New for 2010
2010 Guidelines for the Prevention of Perinatal Group B Streptococcal (GBS) Disease were recently released from CDC.
2010 Guidelines for the Prevention of Perinatal Group B Streptococcal (GBS) Disease
The foundations of prevention in 2010 remain unchanged from the 2002 guidelines:
- Pregnant women should undergo vaginal-rectal screening for GBS colonization at 35-37 weeks.
- Intrapartum antibiotic prophylaxis (IAP) is recommended for:
- Women who delivered a previous infant with GBS disease
- Women with GBS bacteriuria in the current pregnancy
- Women with a GBS-positive screening result in the current pregnancy
- Women with unknown GBS status who deliver at less than 37 weeks’ gestation, have an intrapartum temperature of 100.4°F or greater, or have rupture of membranes for 18 hours or longer.

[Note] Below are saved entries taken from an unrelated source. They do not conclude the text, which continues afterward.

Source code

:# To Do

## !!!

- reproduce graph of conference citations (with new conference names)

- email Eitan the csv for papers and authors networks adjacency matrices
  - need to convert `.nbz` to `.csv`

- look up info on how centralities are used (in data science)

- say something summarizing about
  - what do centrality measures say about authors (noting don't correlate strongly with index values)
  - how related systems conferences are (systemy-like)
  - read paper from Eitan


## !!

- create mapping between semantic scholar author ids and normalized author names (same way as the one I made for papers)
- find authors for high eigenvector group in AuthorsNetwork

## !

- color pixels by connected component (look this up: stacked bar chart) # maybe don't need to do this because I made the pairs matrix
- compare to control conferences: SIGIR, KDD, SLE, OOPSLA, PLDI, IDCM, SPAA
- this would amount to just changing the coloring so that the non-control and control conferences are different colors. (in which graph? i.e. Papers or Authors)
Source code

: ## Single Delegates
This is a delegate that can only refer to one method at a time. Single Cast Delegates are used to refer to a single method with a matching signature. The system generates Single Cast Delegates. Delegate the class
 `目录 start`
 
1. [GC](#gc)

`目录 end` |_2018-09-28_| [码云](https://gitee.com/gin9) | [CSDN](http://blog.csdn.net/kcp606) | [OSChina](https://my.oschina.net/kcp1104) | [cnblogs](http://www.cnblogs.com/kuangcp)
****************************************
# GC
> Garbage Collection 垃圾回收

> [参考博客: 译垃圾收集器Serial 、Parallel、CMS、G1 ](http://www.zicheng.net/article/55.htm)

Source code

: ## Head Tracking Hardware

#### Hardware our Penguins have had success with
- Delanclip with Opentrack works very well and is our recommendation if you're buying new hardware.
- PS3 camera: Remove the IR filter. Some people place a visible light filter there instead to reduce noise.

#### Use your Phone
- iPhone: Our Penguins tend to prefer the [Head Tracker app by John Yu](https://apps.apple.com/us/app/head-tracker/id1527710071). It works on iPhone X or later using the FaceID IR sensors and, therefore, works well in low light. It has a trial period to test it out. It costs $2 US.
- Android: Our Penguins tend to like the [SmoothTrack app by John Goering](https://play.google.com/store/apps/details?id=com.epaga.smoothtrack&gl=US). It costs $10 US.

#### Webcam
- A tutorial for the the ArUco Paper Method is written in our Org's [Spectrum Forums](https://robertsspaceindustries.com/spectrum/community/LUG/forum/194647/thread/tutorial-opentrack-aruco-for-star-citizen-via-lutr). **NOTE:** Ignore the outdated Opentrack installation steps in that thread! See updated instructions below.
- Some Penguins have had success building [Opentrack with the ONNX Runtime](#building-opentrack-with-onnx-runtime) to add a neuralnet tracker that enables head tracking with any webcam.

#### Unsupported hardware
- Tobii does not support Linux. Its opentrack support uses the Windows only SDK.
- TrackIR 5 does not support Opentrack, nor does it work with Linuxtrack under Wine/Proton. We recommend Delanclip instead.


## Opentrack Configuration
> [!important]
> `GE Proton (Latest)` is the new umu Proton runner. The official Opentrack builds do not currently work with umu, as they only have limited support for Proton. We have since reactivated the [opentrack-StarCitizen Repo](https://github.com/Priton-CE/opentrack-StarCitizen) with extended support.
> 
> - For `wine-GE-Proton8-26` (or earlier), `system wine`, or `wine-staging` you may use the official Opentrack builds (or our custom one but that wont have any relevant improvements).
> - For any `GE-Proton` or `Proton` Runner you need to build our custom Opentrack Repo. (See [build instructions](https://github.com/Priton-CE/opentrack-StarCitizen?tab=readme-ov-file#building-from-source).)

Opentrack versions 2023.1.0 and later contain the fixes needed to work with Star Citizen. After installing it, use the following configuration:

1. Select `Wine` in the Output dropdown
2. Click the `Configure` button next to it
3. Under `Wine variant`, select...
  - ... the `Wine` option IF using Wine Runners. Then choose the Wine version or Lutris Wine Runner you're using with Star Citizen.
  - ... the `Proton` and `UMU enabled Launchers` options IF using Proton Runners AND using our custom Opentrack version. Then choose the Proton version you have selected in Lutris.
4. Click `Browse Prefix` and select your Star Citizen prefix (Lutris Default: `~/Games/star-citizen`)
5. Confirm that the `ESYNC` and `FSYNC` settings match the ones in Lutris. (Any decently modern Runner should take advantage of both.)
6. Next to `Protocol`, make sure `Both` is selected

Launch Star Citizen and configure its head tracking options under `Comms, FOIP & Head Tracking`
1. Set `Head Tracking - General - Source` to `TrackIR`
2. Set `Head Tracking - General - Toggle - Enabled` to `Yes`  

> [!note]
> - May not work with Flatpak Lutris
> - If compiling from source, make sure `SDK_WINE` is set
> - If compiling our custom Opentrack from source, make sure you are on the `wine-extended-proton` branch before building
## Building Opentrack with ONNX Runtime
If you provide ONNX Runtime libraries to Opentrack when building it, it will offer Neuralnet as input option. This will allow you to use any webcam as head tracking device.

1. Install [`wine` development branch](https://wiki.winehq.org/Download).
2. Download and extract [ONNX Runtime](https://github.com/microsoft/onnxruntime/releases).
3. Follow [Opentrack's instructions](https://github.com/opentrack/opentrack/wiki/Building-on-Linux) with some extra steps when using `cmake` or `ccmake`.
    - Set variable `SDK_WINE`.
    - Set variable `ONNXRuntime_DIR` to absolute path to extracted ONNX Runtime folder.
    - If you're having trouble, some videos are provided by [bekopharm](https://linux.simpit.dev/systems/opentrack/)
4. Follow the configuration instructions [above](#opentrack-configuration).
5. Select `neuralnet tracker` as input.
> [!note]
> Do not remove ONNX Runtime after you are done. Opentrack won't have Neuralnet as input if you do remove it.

- Penicillin remains the preferred agent with ampicillin an acceptable alternative.
New in the 2010 guidelines:
- There are expanded options for laboratory detection of GBS, including use of pigmented media and PCR assays.
- There is a revised colony count threshold for laboratories to report GBS in the urine of pregnant women.
- There are revised algorithms for GBS screening and use of IAP for women with threatened preterm delivery, including one algorithm for preterm labor and one for preterm premature rupture of membranes.
- Recommendations for IAP agents are presented in an algorithm format in an effort to promote use of the most appropriate antibiotic for penicillin-allergic women.
- A minor change has been made to penicillin dosing to facilitate implementation in facilities with different pre-packaged penicillin products.
- The neonatal management algorithm’s scope was expanded to apply to all newborns.
- It provides management recommendations that depend upon clinical appearance of the neonate and other risk factors such as maternal chorioamnionitis, adequacy of IAP if indicated for the mother, gestational age and duration of membrane rupture.
- Changes were made to the algorithm to reduce unnecessary evaluations in well appearing newborns at relatively low risk for early-onset GBS disease.